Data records
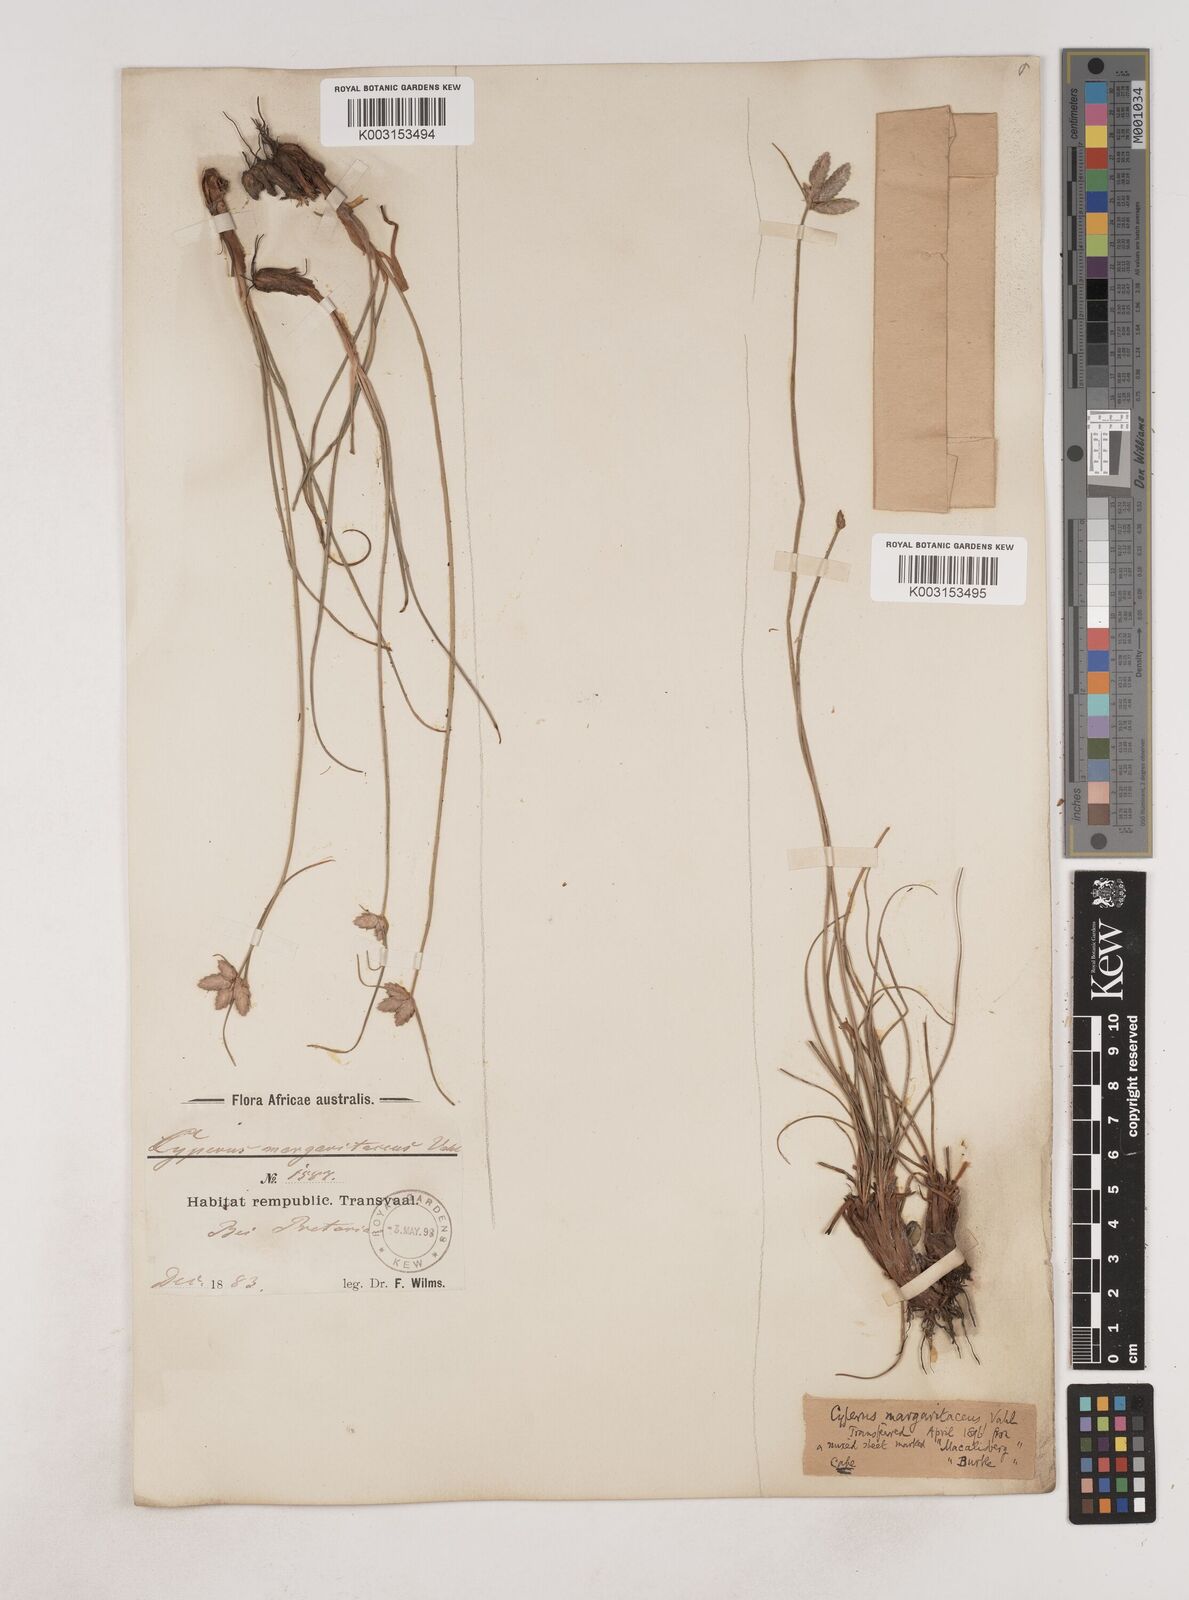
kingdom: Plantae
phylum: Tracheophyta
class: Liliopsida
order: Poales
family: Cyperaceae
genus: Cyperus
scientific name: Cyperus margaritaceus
...
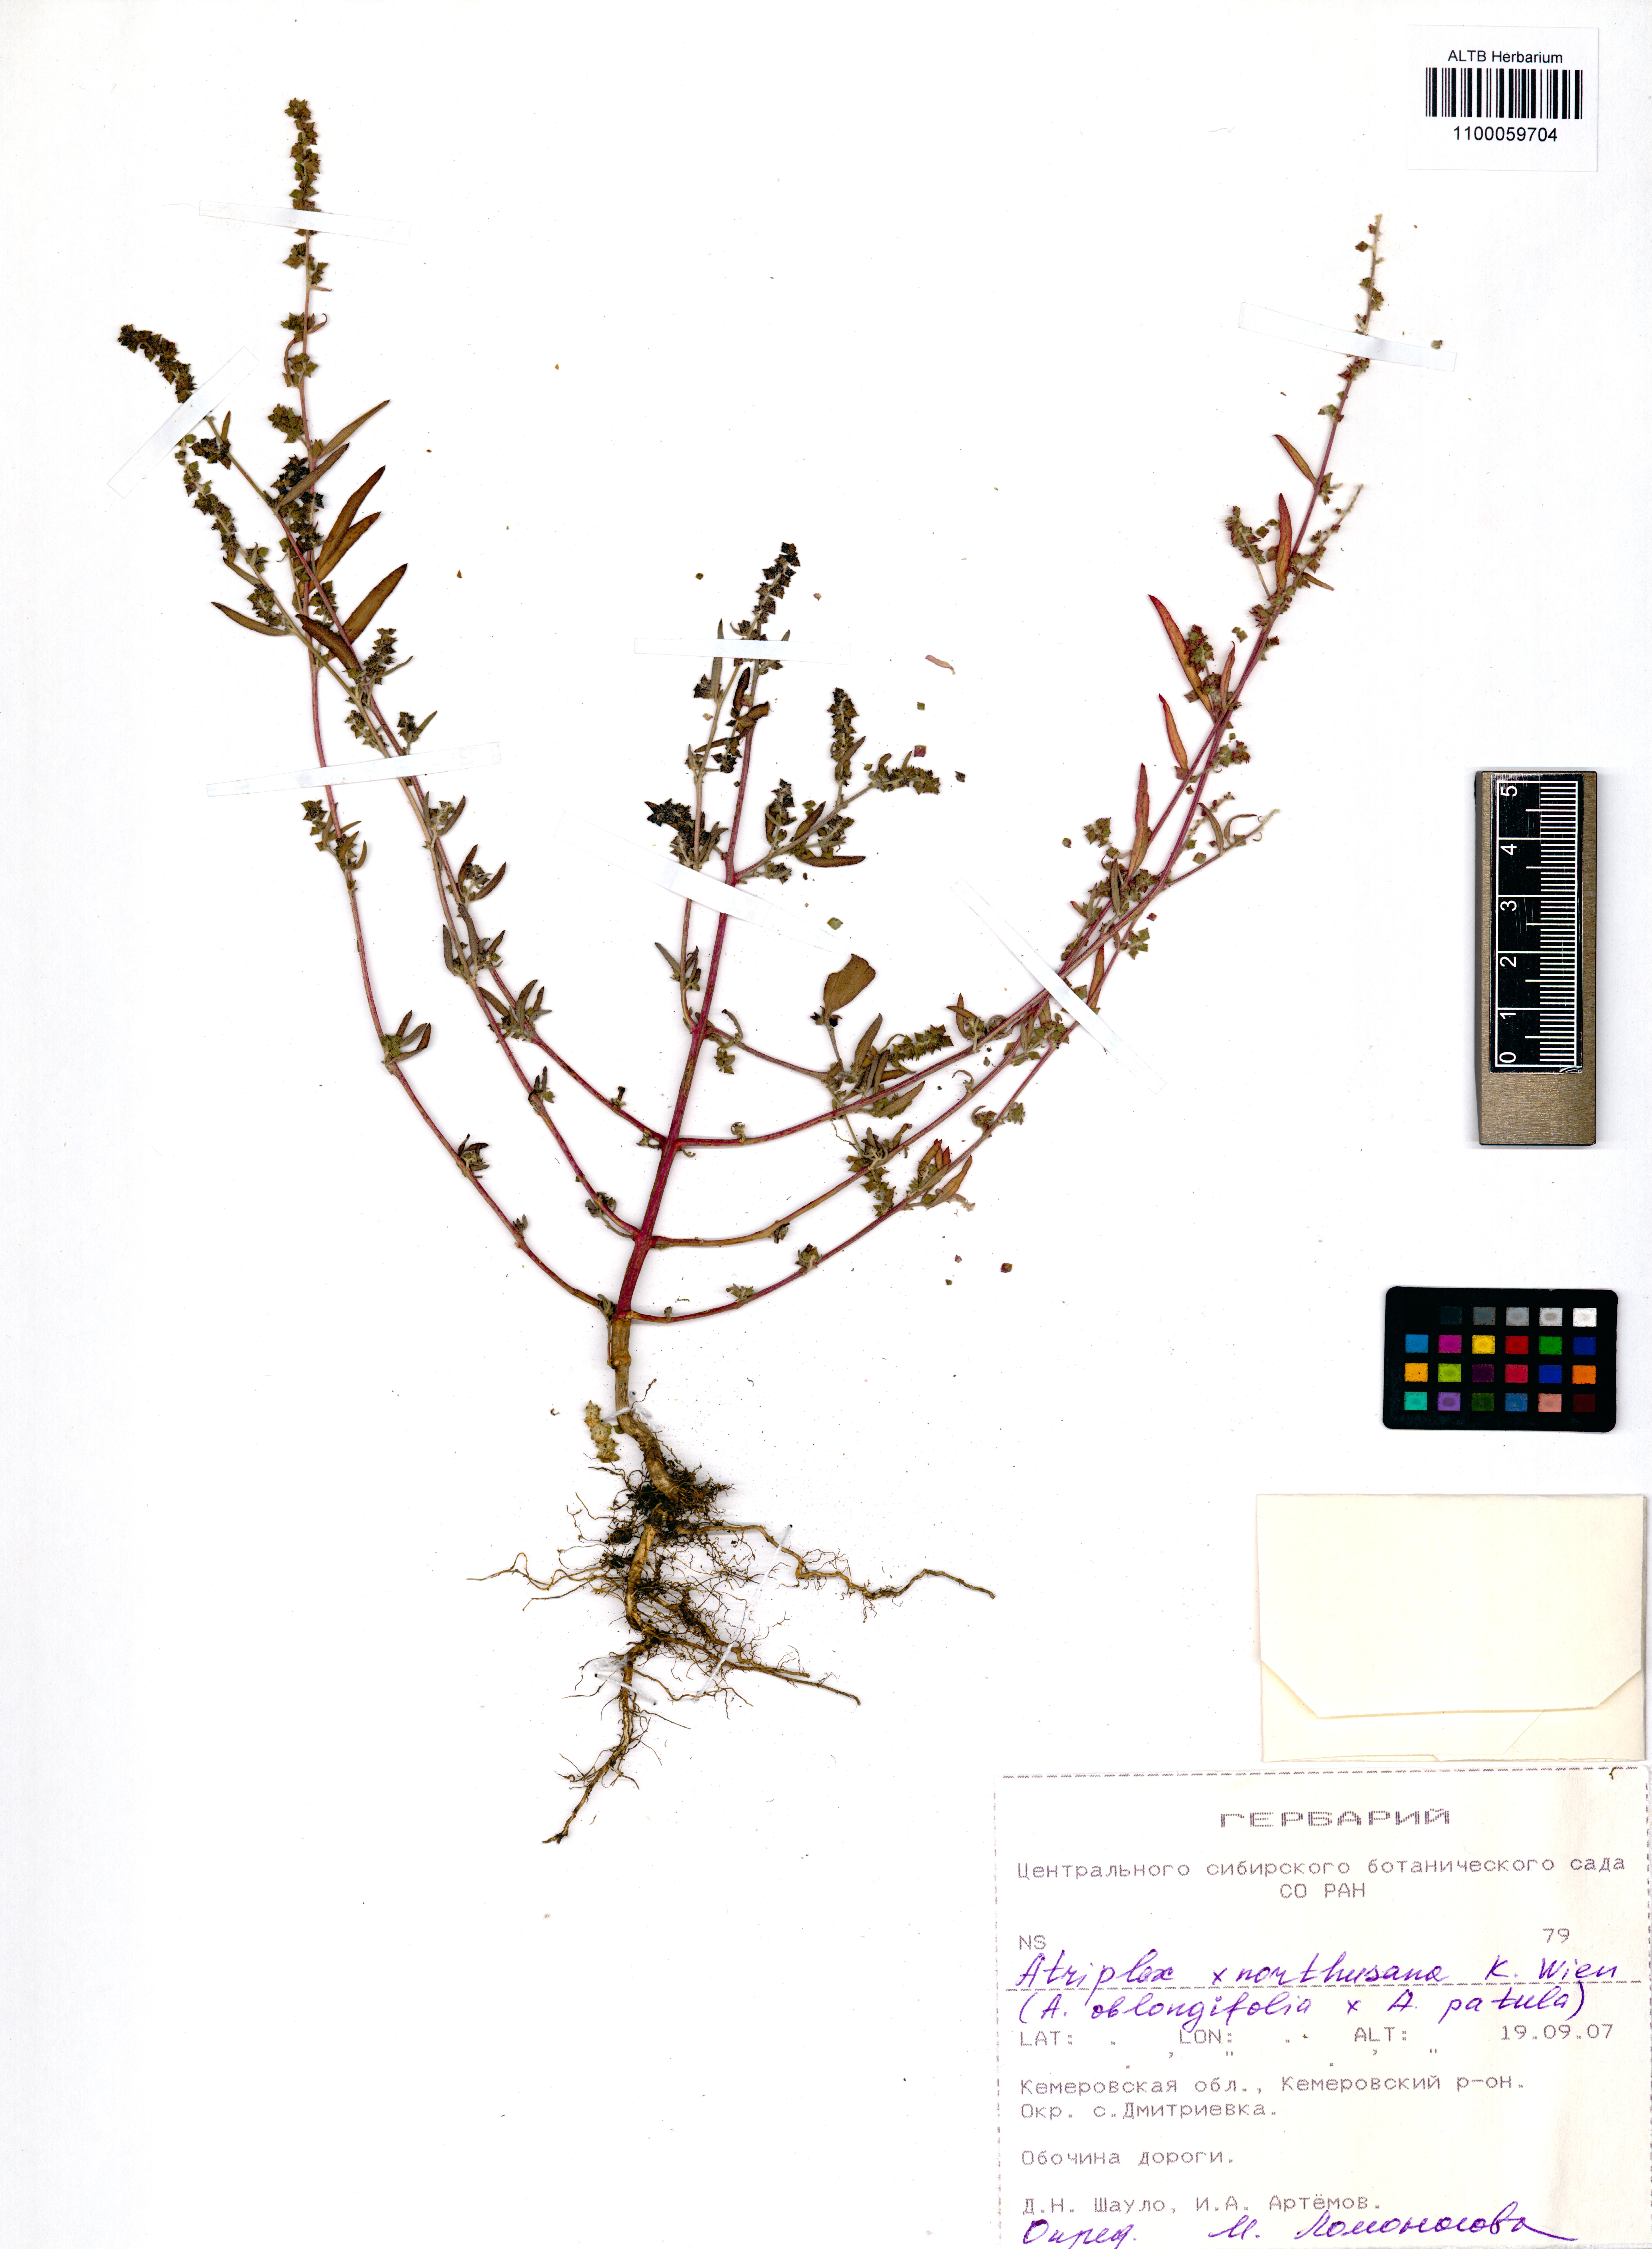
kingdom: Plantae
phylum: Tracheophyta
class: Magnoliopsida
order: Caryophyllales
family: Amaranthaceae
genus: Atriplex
* * *
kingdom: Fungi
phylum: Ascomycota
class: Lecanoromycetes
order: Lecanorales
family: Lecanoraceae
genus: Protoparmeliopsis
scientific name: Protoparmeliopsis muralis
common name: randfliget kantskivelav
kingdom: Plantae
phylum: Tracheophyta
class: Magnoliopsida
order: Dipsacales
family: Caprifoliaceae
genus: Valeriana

TASK STATEMENT: Please turn the lines from the one with "genus: Protoparmeliopsis" up to and including the one with "genus: Valeriana" into a numbered list, leaving out any blank lines.

COMPLETED EXERCISE:
1. genus: Protoparmeliopsis
2. scientific name: Protoparmeliopsis muralis
3. common name: randfliget kantskivelav
4. kingdom: Plantae
5. phylum: Tracheophyta
6. class: Magnoliopsida
7. order: Dipsacales
8. family: Caprifoliaceae
9. genus: Valeriana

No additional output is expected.